**How to complete this task:** Write the listing below out again exactly, though only as far as the line with "[26]. Bertsos, G.", which is included.

◇ ◇ ◇ ◇ ◇ ◇ ◇

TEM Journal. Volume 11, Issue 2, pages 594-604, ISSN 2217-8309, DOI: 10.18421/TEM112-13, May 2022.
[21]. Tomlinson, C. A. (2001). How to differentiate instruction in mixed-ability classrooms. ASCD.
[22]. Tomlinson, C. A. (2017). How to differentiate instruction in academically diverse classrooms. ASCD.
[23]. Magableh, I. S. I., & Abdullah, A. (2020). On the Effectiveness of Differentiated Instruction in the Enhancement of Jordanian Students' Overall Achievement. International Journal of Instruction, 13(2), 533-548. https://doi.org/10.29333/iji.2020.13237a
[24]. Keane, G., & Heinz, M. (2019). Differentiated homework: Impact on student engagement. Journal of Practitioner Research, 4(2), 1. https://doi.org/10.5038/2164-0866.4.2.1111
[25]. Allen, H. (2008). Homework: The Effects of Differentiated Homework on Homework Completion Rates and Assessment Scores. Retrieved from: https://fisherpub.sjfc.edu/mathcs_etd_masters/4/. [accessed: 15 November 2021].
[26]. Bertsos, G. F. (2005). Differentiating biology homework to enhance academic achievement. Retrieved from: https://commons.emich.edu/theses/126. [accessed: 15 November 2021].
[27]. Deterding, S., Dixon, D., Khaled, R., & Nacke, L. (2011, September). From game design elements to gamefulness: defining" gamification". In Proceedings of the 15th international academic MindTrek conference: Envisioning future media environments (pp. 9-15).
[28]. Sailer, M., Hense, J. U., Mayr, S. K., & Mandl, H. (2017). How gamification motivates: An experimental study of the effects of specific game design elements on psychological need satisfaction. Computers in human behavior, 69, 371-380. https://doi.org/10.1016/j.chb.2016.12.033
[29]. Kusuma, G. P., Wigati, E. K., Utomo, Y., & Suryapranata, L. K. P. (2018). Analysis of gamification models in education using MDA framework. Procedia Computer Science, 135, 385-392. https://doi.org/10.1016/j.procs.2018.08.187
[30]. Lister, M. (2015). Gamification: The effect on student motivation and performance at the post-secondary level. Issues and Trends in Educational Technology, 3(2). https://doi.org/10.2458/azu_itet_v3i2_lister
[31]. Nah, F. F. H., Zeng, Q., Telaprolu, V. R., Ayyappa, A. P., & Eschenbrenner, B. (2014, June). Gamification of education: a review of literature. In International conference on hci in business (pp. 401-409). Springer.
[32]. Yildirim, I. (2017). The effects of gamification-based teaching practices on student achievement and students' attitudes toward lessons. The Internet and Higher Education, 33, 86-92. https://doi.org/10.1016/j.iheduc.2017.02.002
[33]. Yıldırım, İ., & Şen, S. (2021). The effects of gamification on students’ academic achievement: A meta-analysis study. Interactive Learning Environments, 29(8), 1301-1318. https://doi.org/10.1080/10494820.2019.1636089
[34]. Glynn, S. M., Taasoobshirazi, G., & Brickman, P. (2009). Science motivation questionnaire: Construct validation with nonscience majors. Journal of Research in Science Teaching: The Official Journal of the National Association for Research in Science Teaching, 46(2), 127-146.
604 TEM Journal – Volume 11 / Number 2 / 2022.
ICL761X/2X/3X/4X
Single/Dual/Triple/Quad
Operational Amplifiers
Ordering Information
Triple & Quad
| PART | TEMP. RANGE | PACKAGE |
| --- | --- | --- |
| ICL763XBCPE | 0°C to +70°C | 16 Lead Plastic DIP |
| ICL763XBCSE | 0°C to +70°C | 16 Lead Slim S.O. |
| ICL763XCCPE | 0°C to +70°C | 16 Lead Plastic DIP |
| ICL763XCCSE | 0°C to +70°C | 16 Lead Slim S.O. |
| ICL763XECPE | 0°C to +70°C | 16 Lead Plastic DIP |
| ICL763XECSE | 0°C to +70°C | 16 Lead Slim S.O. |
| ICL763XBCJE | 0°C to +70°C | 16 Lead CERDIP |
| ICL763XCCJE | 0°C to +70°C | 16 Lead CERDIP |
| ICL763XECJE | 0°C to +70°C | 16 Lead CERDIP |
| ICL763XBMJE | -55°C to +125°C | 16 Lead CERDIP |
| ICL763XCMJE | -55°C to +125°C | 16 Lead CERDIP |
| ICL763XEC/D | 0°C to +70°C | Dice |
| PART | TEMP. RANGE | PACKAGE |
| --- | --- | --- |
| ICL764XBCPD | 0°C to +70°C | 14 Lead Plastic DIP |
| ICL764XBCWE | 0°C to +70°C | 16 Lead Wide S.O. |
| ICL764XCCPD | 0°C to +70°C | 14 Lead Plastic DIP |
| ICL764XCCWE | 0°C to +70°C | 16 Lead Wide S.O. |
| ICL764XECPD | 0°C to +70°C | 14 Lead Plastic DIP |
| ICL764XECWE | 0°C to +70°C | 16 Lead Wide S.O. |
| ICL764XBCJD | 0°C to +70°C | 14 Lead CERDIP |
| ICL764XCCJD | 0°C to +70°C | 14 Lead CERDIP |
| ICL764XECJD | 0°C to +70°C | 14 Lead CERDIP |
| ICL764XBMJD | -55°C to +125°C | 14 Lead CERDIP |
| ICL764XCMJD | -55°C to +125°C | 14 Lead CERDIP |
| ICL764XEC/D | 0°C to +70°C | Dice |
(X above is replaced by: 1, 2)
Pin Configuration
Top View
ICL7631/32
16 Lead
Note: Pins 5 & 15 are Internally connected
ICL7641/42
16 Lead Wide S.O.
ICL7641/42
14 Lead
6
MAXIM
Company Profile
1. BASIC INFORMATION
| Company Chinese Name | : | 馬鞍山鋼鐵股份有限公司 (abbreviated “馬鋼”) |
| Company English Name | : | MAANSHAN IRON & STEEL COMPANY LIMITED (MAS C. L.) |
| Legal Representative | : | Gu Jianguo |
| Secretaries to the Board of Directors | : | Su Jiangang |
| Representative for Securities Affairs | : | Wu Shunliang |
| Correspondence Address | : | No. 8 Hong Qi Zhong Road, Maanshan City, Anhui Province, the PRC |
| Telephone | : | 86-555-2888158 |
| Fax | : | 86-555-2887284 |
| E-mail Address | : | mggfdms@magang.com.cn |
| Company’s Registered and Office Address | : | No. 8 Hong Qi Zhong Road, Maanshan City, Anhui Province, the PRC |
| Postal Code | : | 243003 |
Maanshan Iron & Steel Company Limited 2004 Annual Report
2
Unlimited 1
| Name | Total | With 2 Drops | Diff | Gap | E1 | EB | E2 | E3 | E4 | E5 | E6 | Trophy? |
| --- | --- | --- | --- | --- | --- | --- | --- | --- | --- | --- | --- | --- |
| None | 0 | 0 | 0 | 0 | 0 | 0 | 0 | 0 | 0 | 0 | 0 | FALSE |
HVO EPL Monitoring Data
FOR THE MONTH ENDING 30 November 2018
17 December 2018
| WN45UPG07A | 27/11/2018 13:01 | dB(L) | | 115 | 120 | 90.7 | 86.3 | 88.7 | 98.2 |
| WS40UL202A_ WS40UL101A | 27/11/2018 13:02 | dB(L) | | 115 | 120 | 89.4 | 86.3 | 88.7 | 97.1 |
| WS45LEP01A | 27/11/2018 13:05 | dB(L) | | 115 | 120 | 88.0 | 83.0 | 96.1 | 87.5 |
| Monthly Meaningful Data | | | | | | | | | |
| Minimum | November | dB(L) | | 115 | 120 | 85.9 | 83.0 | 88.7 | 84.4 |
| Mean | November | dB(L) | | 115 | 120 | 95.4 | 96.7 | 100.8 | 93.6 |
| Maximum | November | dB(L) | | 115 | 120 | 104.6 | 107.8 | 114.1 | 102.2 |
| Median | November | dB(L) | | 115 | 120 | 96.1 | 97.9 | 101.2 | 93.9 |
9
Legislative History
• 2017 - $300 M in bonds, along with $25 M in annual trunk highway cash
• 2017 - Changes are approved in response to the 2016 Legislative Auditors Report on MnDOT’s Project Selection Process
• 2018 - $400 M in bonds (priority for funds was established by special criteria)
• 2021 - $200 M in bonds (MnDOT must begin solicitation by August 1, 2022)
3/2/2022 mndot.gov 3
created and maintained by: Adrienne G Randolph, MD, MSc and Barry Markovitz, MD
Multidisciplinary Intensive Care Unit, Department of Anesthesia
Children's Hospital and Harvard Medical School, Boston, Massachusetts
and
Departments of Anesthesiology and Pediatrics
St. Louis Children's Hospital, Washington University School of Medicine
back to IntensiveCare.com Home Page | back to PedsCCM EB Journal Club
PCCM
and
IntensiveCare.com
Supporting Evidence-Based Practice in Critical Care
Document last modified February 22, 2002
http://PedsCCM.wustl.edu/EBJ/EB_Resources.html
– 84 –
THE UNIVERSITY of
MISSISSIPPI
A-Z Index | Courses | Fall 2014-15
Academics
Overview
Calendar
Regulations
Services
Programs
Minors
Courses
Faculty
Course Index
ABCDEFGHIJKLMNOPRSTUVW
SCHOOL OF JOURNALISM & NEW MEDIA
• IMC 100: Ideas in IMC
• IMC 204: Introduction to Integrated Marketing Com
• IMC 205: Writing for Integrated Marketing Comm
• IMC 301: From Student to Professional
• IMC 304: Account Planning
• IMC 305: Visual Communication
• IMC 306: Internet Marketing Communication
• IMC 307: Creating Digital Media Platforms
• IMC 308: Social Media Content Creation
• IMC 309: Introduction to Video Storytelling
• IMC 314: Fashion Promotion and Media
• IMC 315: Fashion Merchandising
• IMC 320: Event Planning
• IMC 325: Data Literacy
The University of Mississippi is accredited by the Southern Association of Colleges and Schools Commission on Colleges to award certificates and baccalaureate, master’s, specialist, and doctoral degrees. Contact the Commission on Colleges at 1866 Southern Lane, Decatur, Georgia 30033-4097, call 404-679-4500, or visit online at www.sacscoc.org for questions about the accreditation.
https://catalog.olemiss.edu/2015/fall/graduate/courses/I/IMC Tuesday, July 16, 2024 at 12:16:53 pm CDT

◇ ◇ ◇ ◇ ◇ ◇ ◇

**Task response:**
TEM Journal. Volume 11, Issue 2, pages 594-604, ISSN 2217-8309, DOI: 10.18421/TEM112-13, May 2022.
[21]. Tomlinson, C. A. (2001). How to differentiate instruction in mixed-ability classrooms. ASCD.
[22]. Tomlinson, C. A. (2017). How to differentiate instruction in academically diverse classrooms. ASCD.
[23]. Magableh, I. S. I., & Abdullah, A. (2020). On the Effectiveness of Differentiated Instruction in the Enhancement of Jordanian Students' Overall Achievement. International Journal of Instruction, 13(2), 533-548. https://doi.org/10.29333/iji.2020.13237a
[24]. Keane, G., & Heinz, M. (2019). Differentiated homework: Impact on student engagement. Journal of Practitioner Research, 4(2), 1. https://doi.org/10.5038/2164-0866.4.2.1111
[25]. Allen, H. (2008). Homework: The Effects of Differentiated Homework on Homework Completion Rates and Assessment Scores. Retrieved from: https://fisherpub.sjfc.edu/mathcs_etd_masters/4/. [accessed: 15 November 2021].
[26]. Bertsos, G. F. (2005). Differentiating biology homework to enhance academic achievement. Retrieved from: https://commons.emich.edu/theses/126. [accessed: 15 November 2021].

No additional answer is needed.